• Try it:
After finding the line with "woman with long brown hair: 0.73" in the entries below, retype exactly each line from there through the line with "river rock (bbox: 107", including that final line.

** Excerpted data follows **

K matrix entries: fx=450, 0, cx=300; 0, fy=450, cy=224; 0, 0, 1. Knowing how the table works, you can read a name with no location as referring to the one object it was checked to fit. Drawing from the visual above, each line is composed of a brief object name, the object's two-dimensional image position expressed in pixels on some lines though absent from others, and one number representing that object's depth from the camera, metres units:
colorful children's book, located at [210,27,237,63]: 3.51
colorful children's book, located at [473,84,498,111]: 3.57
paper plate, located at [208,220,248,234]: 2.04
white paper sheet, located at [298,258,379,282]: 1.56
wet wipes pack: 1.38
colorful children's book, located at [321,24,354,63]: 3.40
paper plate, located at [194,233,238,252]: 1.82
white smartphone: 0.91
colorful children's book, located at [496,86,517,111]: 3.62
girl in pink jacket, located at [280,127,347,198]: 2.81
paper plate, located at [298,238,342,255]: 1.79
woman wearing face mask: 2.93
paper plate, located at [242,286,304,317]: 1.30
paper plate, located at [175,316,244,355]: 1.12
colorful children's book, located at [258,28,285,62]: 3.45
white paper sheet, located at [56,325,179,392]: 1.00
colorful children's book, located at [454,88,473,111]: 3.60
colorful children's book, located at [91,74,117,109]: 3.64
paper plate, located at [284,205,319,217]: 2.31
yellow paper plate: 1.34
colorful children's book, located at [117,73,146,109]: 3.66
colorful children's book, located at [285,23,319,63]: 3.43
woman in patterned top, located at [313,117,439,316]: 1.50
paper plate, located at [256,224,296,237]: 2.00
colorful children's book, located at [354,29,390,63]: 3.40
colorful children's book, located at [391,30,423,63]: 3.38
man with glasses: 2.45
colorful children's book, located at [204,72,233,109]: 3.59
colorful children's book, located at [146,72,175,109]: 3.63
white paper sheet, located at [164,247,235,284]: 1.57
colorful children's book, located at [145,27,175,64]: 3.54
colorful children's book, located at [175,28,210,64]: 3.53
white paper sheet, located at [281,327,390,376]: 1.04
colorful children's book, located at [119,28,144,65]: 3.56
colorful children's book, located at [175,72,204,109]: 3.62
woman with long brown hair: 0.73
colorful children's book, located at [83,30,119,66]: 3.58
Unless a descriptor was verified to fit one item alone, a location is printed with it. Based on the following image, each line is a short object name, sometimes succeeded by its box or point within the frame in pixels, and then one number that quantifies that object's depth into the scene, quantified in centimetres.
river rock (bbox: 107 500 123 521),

** End of Excerpted data **
** Excerpted data follows **

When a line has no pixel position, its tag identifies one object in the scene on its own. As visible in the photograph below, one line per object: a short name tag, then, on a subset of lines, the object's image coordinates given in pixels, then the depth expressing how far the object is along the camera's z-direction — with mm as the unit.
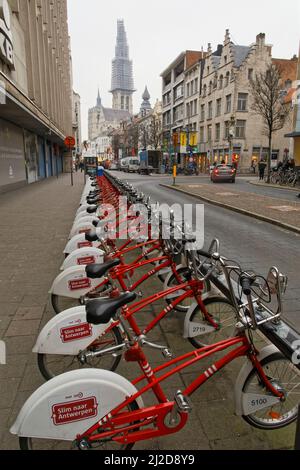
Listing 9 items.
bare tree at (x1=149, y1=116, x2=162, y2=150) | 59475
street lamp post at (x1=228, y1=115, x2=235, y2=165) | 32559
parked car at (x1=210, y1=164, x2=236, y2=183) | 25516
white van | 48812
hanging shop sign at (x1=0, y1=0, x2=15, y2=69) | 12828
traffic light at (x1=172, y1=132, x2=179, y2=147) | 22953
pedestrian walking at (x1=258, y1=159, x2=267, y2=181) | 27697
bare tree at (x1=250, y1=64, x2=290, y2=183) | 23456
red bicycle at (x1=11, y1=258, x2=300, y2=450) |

** End of Excerpted data **
** Excerpted data follows **

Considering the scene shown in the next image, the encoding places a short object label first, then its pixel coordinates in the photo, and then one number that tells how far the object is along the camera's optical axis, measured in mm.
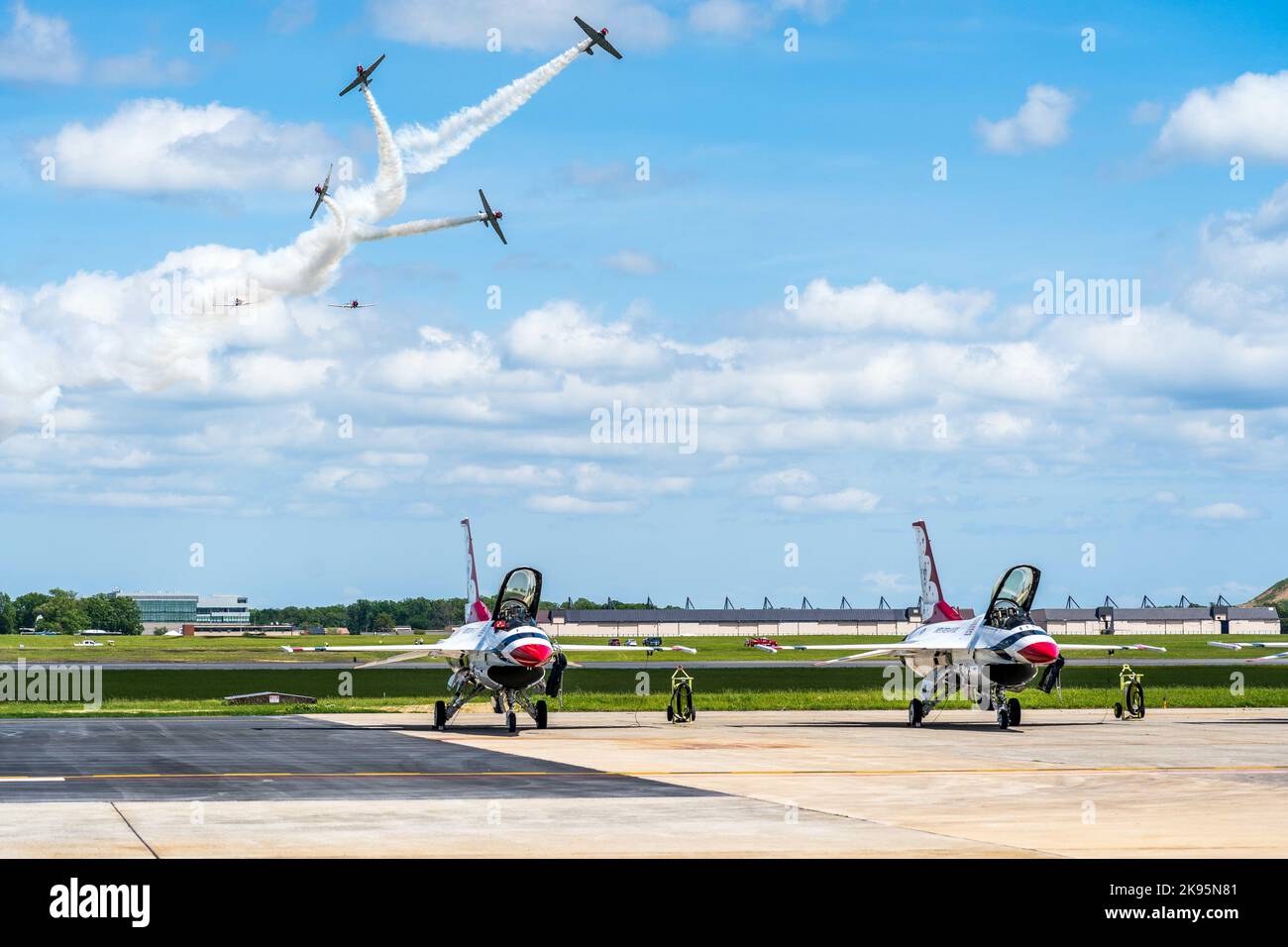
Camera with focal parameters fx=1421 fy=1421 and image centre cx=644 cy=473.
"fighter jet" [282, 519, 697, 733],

** End of Excerpted data **

• Output of the exercise:
woman with long brown hair: 0.73
colorful children's book, located at [83,30,119,66]: 3.58
Unless a descriptor was verified to fit one item alone, a location is printed with it. Based on the following image, each line is a short object name, sometimes succeeded by its box or point within the frame in pixels, and then one number that quantifies that object's depth into the scene, quantified in centimetres.
river rock (bbox: 107 500 123 521),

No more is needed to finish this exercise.